__Written request__
Rewrite the lines from the one containing "family: Cecidomyiidae" through the one containing "family: Phoridae", inclusive, swapping "phylum" for "division" and leaving everything else as it stands. Give only those lines.

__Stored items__
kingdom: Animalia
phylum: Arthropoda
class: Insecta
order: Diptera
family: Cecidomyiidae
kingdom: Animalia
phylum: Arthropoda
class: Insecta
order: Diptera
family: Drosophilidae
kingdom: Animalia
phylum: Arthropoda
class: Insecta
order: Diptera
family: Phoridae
* * *
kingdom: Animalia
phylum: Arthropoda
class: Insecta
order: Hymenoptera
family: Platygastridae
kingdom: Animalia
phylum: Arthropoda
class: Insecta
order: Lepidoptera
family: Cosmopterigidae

__Expected output__
family: Cecidomyiidae
kingdom: Animalia
division: Arthropoda
class: Insecta
order: Diptera
family: Drosophilidae
kingdom: Animalia
division: Arthropoda
class: Insecta
order: Diptera
family: Phoridae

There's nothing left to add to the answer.